Supplied material
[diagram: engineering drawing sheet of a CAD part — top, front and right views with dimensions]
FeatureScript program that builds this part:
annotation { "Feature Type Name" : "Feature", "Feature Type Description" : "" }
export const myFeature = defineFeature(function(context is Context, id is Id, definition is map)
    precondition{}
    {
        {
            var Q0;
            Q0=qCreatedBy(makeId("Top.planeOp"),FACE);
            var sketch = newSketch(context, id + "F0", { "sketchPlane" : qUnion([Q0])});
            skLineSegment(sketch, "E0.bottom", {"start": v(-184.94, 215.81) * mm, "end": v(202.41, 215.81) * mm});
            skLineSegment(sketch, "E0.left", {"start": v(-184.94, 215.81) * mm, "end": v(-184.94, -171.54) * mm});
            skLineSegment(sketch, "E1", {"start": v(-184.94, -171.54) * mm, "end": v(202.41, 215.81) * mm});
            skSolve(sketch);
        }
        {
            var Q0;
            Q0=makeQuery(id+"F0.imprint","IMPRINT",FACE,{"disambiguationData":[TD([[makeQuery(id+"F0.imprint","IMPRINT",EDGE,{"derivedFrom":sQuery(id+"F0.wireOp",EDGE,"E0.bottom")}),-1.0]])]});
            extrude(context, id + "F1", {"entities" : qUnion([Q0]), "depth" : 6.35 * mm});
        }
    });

What this task involves
Write out the material word for word, starting at its first line and stopping after the line that contains "export const myFeature".

Answer to the task
[diagram: engineering drawing sheet of a CAD part — top, front and right views with dimensions]
FeatureScript program that builds this part:
annotation { "Feature Type Name" : "Feature", "Feature Type Description" : "" }
export const myFeature = defineFeature(function(context is Context, id is Id, definition is map)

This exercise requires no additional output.